§ **Instructions for the task**
Some lines hold the string "degrees". Copy all of them from the material that follows.

§ **Input data**
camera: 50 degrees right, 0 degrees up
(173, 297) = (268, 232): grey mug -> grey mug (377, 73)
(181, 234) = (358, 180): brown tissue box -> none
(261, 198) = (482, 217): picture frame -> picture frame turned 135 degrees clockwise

§ **Final answer**
camera: 50 degrees right, 0 degrees up
(261, 198) = (482, 217): picture frame -> picture frame turned 135 degrees clockwise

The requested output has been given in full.